Now that we have a way of comparing two neurons we can cluster them. For this we will use something called Spectral Clustering. This technique is useful because it allows us to use the similarity matrix we just created between each neuron to generate the cluster. Think of clustering as a way to categorize each neuron into multiple groups, where each group contains the most similar neurons.

These are the neuron activations for an example sentence categorized into their respective clusters. Due to the auto-scaling of matplotlib’s plots, the scale is different on each of the graphs. For example, the top left cluster and bottom right cluster look very similar. However, the bottom right graph’s scale is different from the top left.

There are 4 clusters for each of the 4 neurons we want to turn the 16 neuron layer into. Since I specifically chose 4 clusters, you can see clusters that look like they should be together but had to be split since the algorithm was forced into making 4 clusters.


Training a better network

Now that we have clusters, we can pick one neuron from each of the clusters at random and use its weights as the starting point. The problem? It doesn’t quite work.

The problem is that for a model this simple, the network without the starting point performed as good as the one using the clusters simply because 1 epoch is more than enough to train that one layer, and there was really no accuracy gain from using the neurons as a starting point.

This was upsetting, but I had one more idea. What if we could do this neural network compression with no further training at all? It was possible if you relied on the fact that some neurons can be very close together in terms of activations.

On the left, we have a neural network that has been found to have 2 clusters of similar neurons. For the green neurons, X indicates their activation. We find that one green neuron is generally double the other green neuron, in this hypothetical example. The same goes for the purple ones. Then, at the top you can see the equation that these neurons create. Simply multiply the activation by the weight. Since there is only one output, we only need one weight. However, since we know that one of the neurons is double the other, we find that we can actually factor out that common X or Y. This results in one less neuron being needed because we can just use one of them and add the weights in order to get the same result with less neurons in the layer.

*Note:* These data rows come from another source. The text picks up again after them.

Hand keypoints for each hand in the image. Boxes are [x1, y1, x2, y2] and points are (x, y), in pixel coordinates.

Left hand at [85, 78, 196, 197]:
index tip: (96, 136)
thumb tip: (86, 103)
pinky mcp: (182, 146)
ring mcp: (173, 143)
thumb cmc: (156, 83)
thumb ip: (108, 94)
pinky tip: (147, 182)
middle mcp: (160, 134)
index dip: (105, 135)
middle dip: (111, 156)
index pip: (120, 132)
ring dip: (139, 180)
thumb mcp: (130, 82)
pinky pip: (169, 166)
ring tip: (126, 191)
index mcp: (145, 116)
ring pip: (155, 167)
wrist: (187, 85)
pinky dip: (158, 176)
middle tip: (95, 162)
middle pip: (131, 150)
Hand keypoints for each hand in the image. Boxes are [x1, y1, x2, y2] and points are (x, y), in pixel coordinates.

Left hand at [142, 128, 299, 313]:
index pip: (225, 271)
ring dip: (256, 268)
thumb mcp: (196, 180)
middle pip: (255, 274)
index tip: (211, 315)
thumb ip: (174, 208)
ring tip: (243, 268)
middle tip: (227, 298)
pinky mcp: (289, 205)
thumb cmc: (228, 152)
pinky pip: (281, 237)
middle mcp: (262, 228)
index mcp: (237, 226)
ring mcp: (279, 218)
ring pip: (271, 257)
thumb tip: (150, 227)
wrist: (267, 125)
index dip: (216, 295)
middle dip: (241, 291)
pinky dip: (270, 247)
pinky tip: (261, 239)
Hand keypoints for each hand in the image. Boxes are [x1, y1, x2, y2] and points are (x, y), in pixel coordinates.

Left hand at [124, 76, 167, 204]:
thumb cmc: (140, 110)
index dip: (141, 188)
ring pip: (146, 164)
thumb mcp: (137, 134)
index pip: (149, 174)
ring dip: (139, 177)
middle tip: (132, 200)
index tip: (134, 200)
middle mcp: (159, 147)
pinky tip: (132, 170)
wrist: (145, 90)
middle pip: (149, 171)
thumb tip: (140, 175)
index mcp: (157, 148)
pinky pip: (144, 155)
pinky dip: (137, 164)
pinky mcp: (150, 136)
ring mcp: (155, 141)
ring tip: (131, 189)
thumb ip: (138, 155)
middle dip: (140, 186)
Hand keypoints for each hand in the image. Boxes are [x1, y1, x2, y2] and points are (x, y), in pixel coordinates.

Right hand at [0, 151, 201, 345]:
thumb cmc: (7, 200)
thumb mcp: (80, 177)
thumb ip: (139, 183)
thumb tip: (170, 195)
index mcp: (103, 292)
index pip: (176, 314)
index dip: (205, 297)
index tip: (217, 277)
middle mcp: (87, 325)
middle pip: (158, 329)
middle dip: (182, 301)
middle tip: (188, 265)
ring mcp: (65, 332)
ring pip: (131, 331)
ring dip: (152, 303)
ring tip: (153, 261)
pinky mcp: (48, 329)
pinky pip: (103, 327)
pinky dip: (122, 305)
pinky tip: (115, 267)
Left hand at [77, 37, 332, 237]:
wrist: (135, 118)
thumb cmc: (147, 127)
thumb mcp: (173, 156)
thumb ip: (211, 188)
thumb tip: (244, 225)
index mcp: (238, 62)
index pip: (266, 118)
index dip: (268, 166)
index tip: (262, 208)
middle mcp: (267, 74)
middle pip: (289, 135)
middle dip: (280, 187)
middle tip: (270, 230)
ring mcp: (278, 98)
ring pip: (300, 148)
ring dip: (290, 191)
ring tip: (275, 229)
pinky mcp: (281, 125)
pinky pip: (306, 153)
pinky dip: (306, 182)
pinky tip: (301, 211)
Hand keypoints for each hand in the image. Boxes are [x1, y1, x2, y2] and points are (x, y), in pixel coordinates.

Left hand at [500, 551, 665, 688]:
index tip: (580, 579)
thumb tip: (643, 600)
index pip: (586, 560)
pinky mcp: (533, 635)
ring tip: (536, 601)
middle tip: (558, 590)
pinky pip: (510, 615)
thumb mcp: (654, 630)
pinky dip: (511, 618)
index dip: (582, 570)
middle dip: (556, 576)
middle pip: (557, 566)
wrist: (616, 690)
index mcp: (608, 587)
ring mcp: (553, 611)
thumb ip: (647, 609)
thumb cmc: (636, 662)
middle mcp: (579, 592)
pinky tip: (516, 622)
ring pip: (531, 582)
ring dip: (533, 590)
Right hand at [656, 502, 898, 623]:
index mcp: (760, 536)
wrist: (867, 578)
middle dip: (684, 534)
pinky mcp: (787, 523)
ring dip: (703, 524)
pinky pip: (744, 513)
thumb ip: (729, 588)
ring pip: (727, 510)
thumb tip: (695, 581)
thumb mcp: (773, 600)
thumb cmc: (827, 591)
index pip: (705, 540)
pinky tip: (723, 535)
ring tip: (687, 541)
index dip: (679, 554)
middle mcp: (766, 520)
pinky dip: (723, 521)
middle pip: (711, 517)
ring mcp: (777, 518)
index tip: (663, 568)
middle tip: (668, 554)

In practice, the factors by which neurons differ will not be as perfect as 2. In fact, most of the time it will be closer to 1, and even then the transformation won’t technically be as accurate as using all the neurons. However, it is a close enough approximation that it should just work.

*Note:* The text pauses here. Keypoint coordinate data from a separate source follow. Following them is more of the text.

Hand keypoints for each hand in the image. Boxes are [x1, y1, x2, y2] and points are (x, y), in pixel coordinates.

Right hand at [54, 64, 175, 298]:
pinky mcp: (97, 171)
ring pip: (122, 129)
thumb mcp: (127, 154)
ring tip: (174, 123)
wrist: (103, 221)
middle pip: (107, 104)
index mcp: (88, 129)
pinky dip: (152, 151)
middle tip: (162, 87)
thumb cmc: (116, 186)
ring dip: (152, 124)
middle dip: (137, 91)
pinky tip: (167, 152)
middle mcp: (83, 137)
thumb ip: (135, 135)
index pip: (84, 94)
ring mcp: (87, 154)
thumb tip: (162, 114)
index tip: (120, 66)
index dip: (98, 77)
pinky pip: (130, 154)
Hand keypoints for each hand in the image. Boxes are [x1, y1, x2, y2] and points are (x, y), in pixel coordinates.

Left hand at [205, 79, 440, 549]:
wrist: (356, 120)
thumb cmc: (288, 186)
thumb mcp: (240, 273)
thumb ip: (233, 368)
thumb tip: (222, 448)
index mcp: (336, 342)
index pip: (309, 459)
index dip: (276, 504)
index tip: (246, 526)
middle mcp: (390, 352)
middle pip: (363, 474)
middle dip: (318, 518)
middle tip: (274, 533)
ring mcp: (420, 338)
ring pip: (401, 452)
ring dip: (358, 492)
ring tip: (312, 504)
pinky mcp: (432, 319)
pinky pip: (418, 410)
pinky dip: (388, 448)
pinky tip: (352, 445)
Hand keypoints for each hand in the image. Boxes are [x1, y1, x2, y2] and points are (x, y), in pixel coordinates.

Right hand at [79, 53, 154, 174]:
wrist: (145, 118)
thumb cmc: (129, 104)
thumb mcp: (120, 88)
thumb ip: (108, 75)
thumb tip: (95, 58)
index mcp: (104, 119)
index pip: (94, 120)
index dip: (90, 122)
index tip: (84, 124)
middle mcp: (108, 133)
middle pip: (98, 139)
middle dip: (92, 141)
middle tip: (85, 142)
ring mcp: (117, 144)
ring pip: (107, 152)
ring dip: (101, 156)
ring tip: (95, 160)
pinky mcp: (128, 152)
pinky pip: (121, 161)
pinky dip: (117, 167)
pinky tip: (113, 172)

From a 79.692% accuracy baseline network, the “compressed” version using weight summing actually performed better than the re-trained version. In fact, it got a whopping 79% accuracy, which compared to the baseline is only a slight decrease.

Another interesting phenomenon is that the re-trained version with the starting weights actually learned extremely similar features to the weight-summed version without training. The graphs of each can be seen below. It's fascinating to see how training the network actually came to the same conclusion as us.


Conclusion

Honestly, while this is extremely interesting, weight-summing may not even be that useful. I'm not saying that it couldn’t be, but much further testing is needed on larger models. One glaring issue is the performance of similarity matrix generation. I used a pretty badly optimized algorithm for generating it (it was quick enough that I didn’t feel the need to complicate it), but even an optimized version wouldn’t be able to handle the billions of parameters that are in models today. At that point it may be easier to just retrain the entire model with less parameters. Still, regardless of whether it could be useful, research like this is what is driving the world of artificial intelligence forward. After all, for every 1 success, 100s of people have failed in the meantime. But, that doesn’t really mean that the failures were unimportant. They are simply paving the way to success.